In both cases, the approach was to avoid directly criticizing the nominee for fear of alienating his loyalists, while appealing to voters to keep a Republican Congress to deny Democrats a “blank check.”

“You need to make the argument that if you elect Biden, he has no guardrails” with a Democratic-controlled Congress, said former GOP Rep. Thomas M. Davis, who served as chair of the House Republican campaign committee from 1998 until 2003. “They will start doing goofy things like packing the Supreme Court.”

Davis said he urged GOP leaders, in a memo sent earlier this year, to pursue that strategy to tap into support from anti-Trump Republicans.

In the fall of 2016, a blitz of GOP ads in congressional races warned that Hillary Clinton was headed to the White House and that the country’s best hope of containing her “radical” agenda was making sure to send this or that Republican lawmaker to Washington.

Among the most ardent supporters of that strategy was South Carolina Sen. Lindsey Graham, a Trump critic at the time who has since converted to a Trump loyalist. Now Graham is up for reelection, locked in a cutthroat race that could end his 18-year Senate career, and he is back to warning of a Democratic apocalypse.

“Let me tell you the nightmare scenario for our state,” he said in a debate with his Democratic opponent, Jaime Harrison. “If they keep the House, take over the Senate and Biden’s president, God help us all. ... The most liberal agenda in the history of American politics is coming out of the House to the Senate.”

The Cook Political Report, a nonpartisan election handicapper, downgraded Graham’s chances of reelection recently and said his declining fortunes underscored “just how fast the GOP majority is slipping away if they have to defend turf like this, and also how much Trump’s numbers have fallen across the board.”

In 2016 the warnings that a GOP Congress would be needed to hold a President Hillary Clinton in check helped Senate Republicans run 2 points ahead of Trump, according to Patrick Ruffini, a GOP strategist.
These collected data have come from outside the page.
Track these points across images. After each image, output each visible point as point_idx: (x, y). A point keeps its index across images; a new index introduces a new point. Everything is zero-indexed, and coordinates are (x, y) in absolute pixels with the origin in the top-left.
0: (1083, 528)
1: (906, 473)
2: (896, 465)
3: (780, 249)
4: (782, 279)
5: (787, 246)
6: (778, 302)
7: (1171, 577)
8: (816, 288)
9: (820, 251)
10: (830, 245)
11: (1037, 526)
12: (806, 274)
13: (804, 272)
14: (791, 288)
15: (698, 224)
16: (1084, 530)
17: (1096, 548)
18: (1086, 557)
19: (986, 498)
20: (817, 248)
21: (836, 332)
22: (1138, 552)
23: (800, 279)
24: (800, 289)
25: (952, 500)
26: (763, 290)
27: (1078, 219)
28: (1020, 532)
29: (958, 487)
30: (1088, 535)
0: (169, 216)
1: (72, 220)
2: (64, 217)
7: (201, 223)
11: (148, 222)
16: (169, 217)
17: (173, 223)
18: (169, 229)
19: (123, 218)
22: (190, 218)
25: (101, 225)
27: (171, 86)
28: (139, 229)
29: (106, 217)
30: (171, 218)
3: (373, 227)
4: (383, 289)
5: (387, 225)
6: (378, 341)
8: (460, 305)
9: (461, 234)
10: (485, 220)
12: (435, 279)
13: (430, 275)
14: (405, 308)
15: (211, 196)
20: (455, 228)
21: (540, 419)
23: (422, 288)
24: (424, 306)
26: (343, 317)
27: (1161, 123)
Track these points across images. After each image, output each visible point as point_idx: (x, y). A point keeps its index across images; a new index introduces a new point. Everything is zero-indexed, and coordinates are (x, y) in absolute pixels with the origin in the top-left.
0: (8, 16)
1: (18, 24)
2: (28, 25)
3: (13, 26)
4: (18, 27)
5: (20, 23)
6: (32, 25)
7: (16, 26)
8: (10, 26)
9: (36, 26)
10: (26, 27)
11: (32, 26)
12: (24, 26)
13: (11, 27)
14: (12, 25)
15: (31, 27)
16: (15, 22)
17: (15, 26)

That was just enough for the party to eke out wins in several key states.

Ruffini tweeted Thursday that the time had come for imperiled Republican candidates to start talking up the danger of a President Biden. “Candidates need to be thinking of how to make this same argument in the next 26 days,” his tweet said.

That strategy was particularly effective four years ago in places like the suburbs of northern Virginia, where then-Rep. Barbara Comstock held onto her seat in a district that Hillary Clinton won resoundingly. Comstock lost the seat in 2018’s anti-Trump midterm wave.

Now GOP strategists worried over Trump’s dismal approval numbers in similar suburban districts are hoping that an appeal to voters to split the ticket will stem their losses.

“A lot of Republicans are now having to walk this line where they don’t want be too critical of Trump and anger his base, but they need to reach out to moderates and independents,” said J. Miles Coleman, associate editor at the political forecasting journal Sabato’s Crystal Ball.

McConnell, for example, without mentioning Trump, has implied that after the November election, he could himself be the most important Republican in Washington to keep Democrats from advancing a far-reaching progressive agenda.

“The way to make sure that doesn’t happen is to keep me as the majority leader, the firewall against disaster,” McConnell said in a mid-September radio interview.

Sen. Martha McSally of Arizona, one of the GOP’s most vulnerable incumbents, made a similar argument in a recent debate with her Democratic rival, former astronaut Mark Kelly, when she invoked the names of Senate Democratic leader Charles E. Schumer of New York and Democratic House Speaker Nancy Pelosi of San Francisco.

“We now have a situation where this is going to decide the Senate majority,” she said. “If Biden, Schumer and Pelosi are in charge, they are going to abolish the filibuster; they are going to ram through the most radical agenda.”

Sen. Marco Rubio (R-Fla.) is not up for reelection until 2022, but he’s already jumping on the bandwagon.

“Joe Biden and Kamala Harris are already determined to pack our highest court with political, liberal judges that will legislate from the bench and ignore the Constitution,” he says in an ad on Facebook.

“We need our Senate Majority to stop them.”